Strengthening Public Health Agencies for Safe and Healthy Communities
December 12, 2022
State and territorial health agencies are responsible for keeping the public healthy and safe. The public health workforce must respond quickly to unexpected events with effective legal tools such as public health laws to prevent the spread of disease. Health agency staff regularly exercise public health authority, but especially in times of emergency and disease outbreaks. Years of underinvestment, along with recent limitations of public health authority, tie health agencies’ hands and leave them unable to direct and guide the public on how to remain safe during a crisis. Ensuring state and territorial health agencies have effective legal powers and a strong public health workforce is necessary for allowing agencies to fulfill their responsibility of protecting and improving the well-being of their communities.
Governments have a duty to sustain health agencies’ ability to respond to public health events and protect the public from harm. Despite these obligations, public health legal authority has been limited, or eliminated, in several jurisdictions and the public health workforce made tenuous and fragile. As a result, public health agencies are being asked to fulfill their responsibilities without being given the proper tools to do so.
Guaranteeing Legal Authorities to Keep Communities Healthy and Safe
Public health legal authorities allow the temporary, reasoned use of non-medical measures to prevent the spread of infectious disease and keep people safe during emergencies. Nevertheless, many states have restricted or eliminated their health department’s ability to use such measures. For example, in New Hampshire and Ohio, the legislature can now end public health emergency orders, even before the crisis is over. These and other limitations can undermine health agencies’ expertise and curb their responsibility to protect the public during emergencies and disease outbreaks.
Increasing Public Health Workforce Capacity
A strong public health workforce is key to allowing a state or territorial health agency to fulfill its responsibility for keeping the public safe and healthy. The nation’s public health workforce devotedly confronted the COVID-19 pandemic, and was met with long workdays, an ever-evolving virus, objections to their duties and actions, and many instances of abuse and threats. The increased demands of the pandemic demonstrate the need to rapidly staff up and improve systems to build and support a strong public health workforce. Understanding the impact of state civil service systems and administrative processes on recruitment and retention, creating workplace flexibilities, and addressing employee stress and burnout can all help to increase public health workforce capacity.
Jurisdictions working to strengthen the public health workforce include Oregon, where the state health agency was directed to investigate the challenges faced by the public health workforce and make recommendations for improvements. In California, the state public health officer was recently added to the Interagency Advisory Committee on Apprenticeship. This move can lead to public health students being able to participate in “earn and learn” settings, allowing them compensation for participating in workplace applied learning programs and incentivizing new public health professionals. In Tennessee, a 2021 law will allow qualified nurse aides who were temporarily licensed through Tennessee’s COVID-19 emergency staffing measures to be permanently credentialed.
Sustaining Public Health Workforce Funding
With the temporary influx of public health funding to address the COVID-19 pandemic, many states and territories are working to identify ways to sustain funding to continue supporting their workforce needs. A new program under the American Rescue Plan Act will soon provide funding to health agencies for critical infrastructure needs, including those related to workforce development.

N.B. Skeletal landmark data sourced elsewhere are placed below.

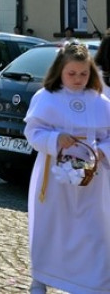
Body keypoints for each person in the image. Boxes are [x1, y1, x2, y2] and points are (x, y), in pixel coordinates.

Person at [23, 42, 110, 293]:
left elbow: (107, 137)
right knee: (51, 228)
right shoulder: (47, 98)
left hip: (92, 179)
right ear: (60, 71)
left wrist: (100, 152)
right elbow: (33, 131)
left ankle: (92, 284)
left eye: (83, 74)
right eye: (72, 74)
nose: (78, 79)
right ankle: (41, 277)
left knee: (94, 230)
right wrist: (55, 139)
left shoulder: (99, 101)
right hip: (54, 179)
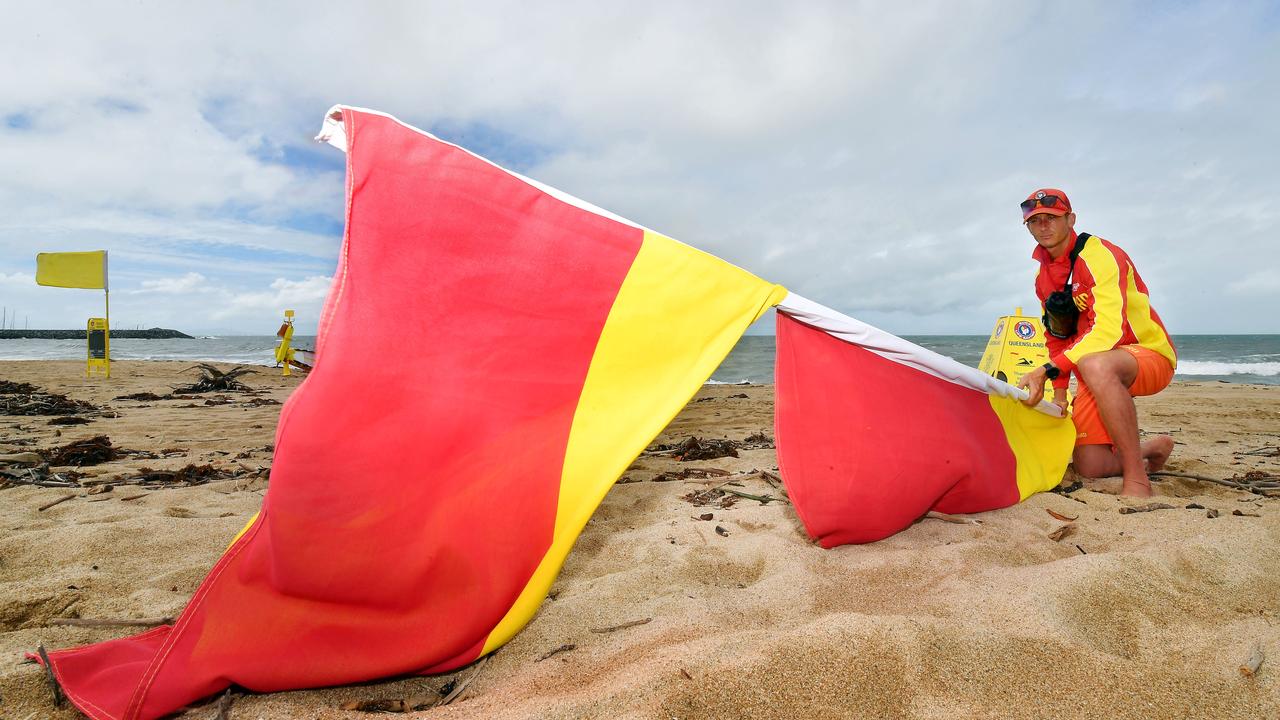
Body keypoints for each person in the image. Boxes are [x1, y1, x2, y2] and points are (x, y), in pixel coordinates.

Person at [1014, 188, 1177, 497]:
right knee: (1090, 465)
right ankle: (1153, 448)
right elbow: (1056, 336)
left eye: (1052, 218)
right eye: (1035, 222)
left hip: (1147, 355)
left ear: (1071, 219)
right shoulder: (1043, 278)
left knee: (1095, 361)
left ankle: (1137, 480)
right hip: (1095, 371)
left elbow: (1109, 331)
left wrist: (1046, 370)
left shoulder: (1101, 253)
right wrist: (1060, 393)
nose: (1044, 226)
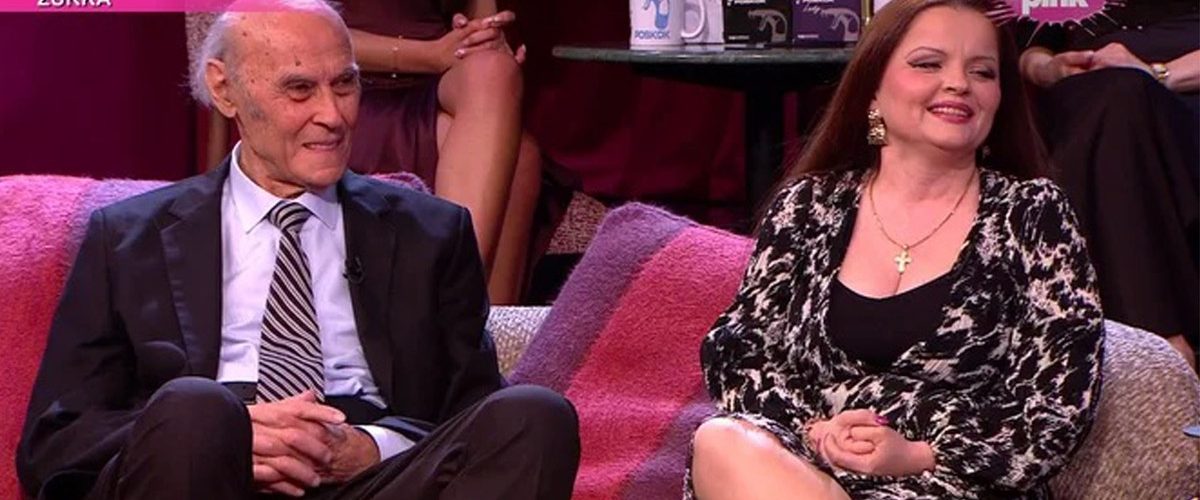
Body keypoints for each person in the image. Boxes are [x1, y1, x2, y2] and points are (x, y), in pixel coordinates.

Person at [16, 1, 580, 498]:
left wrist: (373, 446)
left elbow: (469, 413)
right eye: (300, 89)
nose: (332, 116)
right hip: (199, 468)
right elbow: (57, 439)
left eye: (345, 84)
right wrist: (230, 431)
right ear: (225, 89)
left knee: (535, 415)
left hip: (370, 477)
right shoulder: (127, 237)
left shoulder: (430, 233)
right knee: (196, 407)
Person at [686, 0, 1104, 498]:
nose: (959, 83)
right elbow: (740, 351)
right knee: (721, 441)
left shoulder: (1034, 214)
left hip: (955, 482)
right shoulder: (809, 206)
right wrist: (817, 431)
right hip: (808, 462)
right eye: (928, 64)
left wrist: (919, 454)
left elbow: (1058, 405)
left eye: (982, 72)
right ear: (872, 88)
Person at [1015, 1, 1199, 370]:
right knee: (1105, 113)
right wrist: (1049, 69)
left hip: (1181, 99)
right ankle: (1156, 349)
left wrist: (1158, 73)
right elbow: (1027, 50)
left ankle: (1150, 343)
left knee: (1121, 100)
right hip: (1088, 102)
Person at [340, 0, 541, 305]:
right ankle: (454, 311)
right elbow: (283, 30)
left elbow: (482, 17)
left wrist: (488, 41)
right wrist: (429, 55)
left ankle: (451, 301)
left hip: (437, 84)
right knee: (522, 158)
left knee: (495, 70)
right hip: (349, 87)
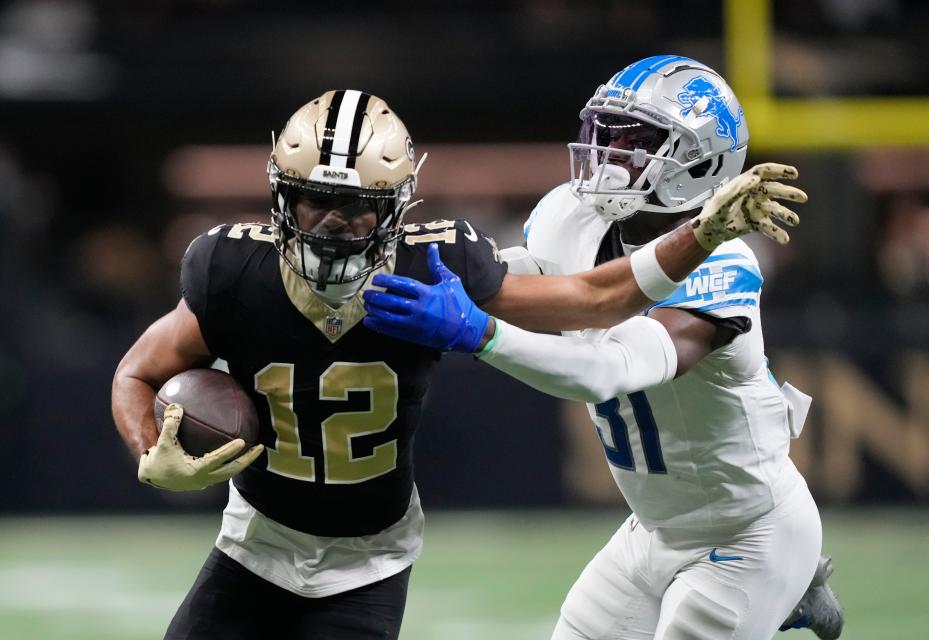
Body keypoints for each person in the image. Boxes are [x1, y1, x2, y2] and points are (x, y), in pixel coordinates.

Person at [111, 89, 799, 640]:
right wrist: (150, 447)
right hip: (254, 538)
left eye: (356, 210)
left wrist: (702, 234)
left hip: (368, 557)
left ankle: (790, 581)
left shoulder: (433, 265)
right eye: (314, 200)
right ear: (280, 196)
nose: (329, 225)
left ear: (398, 207)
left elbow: (595, 307)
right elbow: (137, 371)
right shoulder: (232, 267)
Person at [361, 56, 844, 639]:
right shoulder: (573, 214)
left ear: (701, 161)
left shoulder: (725, 264)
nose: (609, 156)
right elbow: (521, 287)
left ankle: (787, 584)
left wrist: (480, 334)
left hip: (747, 533)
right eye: (606, 134)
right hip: (656, 528)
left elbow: (607, 369)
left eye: (635, 141)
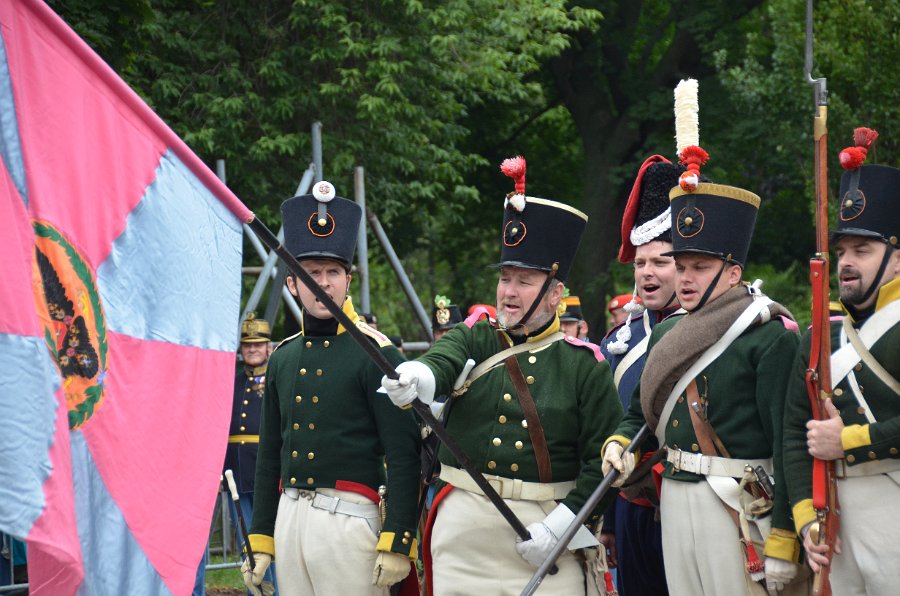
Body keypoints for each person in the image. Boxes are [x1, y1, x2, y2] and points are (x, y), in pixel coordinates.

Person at [382, 156, 624, 594]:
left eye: (524, 281)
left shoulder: (584, 366)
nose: (509, 292)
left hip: (546, 533)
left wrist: (562, 527)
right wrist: (416, 376)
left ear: (555, 294)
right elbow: (443, 359)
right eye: (505, 278)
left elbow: (602, 466)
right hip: (463, 536)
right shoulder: (478, 335)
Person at [601, 129, 803, 595]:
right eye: (682, 266)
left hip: (737, 502)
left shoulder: (768, 336)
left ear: (733, 273)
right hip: (673, 498)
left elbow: (787, 444)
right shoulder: (666, 333)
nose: (686, 279)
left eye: (700, 267)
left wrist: (784, 534)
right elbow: (639, 414)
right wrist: (619, 442)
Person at [242, 181, 421, 595]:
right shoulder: (283, 357)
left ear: (348, 279)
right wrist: (261, 536)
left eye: (332, 273)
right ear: (292, 284)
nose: (323, 283)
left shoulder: (377, 354)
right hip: (290, 520)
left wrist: (398, 539)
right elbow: (270, 455)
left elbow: (404, 454)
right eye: (311, 273)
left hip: (350, 524)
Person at [783, 127, 900, 595]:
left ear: (897, 258)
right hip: (833, 519)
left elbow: (828, 439)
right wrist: (805, 519)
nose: (846, 262)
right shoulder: (820, 333)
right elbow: (794, 432)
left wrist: (848, 440)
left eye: (862, 250)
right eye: (842, 251)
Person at [597, 155, 688, 596]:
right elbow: (611, 428)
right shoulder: (619, 341)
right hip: (632, 505)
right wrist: (610, 522)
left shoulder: (711, 330)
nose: (647, 272)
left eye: (661, 261)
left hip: (689, 500)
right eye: (640, 263)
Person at [224, 312, 277, 594]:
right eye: (248, 345)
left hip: (267, 472)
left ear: (269, 347)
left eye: (258, 344)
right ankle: (254, 591)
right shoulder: (232, 382)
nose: (253, 349)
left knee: (269, 541)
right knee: (247, 540)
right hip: (236, 472)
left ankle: (275, 590)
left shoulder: (276, 380)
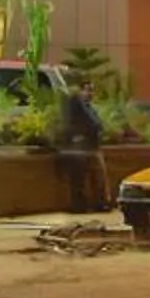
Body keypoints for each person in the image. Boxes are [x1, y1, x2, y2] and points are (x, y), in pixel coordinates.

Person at [54, 83, 106, 212]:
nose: (90, 94)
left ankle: (99, 203)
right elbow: (91, 123)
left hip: (91, 147)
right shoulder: (75, 104)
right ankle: (80, 205)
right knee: (79, 179)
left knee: (98, 177)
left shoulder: (89, 107)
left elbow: (97, 124)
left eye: (92, 91)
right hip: (79, 148)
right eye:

At the state level, both Montana and Nevada enacted funding-related laws in 2021. Montana’s law created a health advisory commission, staffed by the Montana Department of Public Health and Human Services, that includes a bipartisan group of legislators and executive branch appointees to make recommendations for spending American Rescue Plan Act funding. Nevada’s new law creates a Public Health Resource Office tasked with assessing the unmet needs within public health services, identifying opportunities for additional federal and private funding, and making recommendations for improving coordination to maximize efficiency within the public health system.
During the 2023 state legislative sessions, ASTHO expects some jurisdictions to address issues related to public health authority and the public health workforce. These issues will include:
- Spending federal funds and sustaining recent investments in public health workers.
- Professional licensing requirements to retain and expand the public health workforce.
- Distributing and administering childhood and adult vaccines.
- Determining the process for and scope of public health orders and the use of disease control measures.